Finished first half of On Alexander Gardner's Photographic Sketch Book of the Civil War. The authors organize the book around juxtaposing an art historian's interpretation v. a literary scholar's interpretation as to the volume's significance. Tackled Anthony Lee (AH) first and it read like butter. About to read Elizabeth Young.
For an antiheroic and antinarrative reading of Lee's argument, I have several issues with his argument, especially with his conclusion that Gardner's relatively scant inclusion of AFAMs in the Civil War function towards re-presenting a broader "stereoview." Considering Gardner's supplied dialogue necessary to convince publishers of the importance of such image (rigid photos, little to no action limited by cameras in the 19thc, landscape views), several of the quotes he offers undermines his nonpartisan position (re: black egg like head swelling with learning things about the world, how the locals can't even bury their own dead, the volume's price at $150 in the friggin' 19th c and his consumer base).
Furthermore, Gardner exaggerates the physiognomy of the black "posers," whereas the openness of simple landscapes are rote details recounting events passed. Of course the images provided abolitionists with visual aids, but it is worthy to entertain how Gardner's inclusions of blacks was simply opportunistic in the sense that they're readily available to capture as the war's ended, to clean up and bury both Southern and Northern dead (who would pose 30 minutes for one photo near rotting flesh?).
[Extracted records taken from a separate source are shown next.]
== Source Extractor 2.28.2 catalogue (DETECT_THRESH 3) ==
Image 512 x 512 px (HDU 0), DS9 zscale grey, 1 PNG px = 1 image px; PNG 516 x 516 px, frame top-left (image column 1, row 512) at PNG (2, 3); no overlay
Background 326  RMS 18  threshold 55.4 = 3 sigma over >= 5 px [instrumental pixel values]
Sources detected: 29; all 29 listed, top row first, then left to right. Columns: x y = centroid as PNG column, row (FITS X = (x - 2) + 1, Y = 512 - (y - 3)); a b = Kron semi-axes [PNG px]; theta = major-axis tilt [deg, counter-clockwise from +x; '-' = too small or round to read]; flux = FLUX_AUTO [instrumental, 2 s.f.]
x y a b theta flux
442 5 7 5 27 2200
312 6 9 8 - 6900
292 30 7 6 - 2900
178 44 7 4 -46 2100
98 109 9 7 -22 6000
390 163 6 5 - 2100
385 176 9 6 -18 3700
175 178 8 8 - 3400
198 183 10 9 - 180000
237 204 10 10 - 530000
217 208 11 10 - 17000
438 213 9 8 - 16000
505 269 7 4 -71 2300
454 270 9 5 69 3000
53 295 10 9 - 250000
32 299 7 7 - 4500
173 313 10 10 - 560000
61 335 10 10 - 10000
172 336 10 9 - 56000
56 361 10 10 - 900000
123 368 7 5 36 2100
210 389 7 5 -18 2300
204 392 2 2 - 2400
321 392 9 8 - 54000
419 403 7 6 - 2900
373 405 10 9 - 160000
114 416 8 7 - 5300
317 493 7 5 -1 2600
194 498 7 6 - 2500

It's clear Lee approaches this visually-based interpretation preemptively, especially with some of his glaring attachments of primary sources not necessarily derivative of Garnder's work, but Brady's. He's not proving anything particularly unknown about the deficiencies of said interpretations. Printed in 2007, he's about a decade late stressing how art history should balance visual interpretations with other interdisciplinary methods.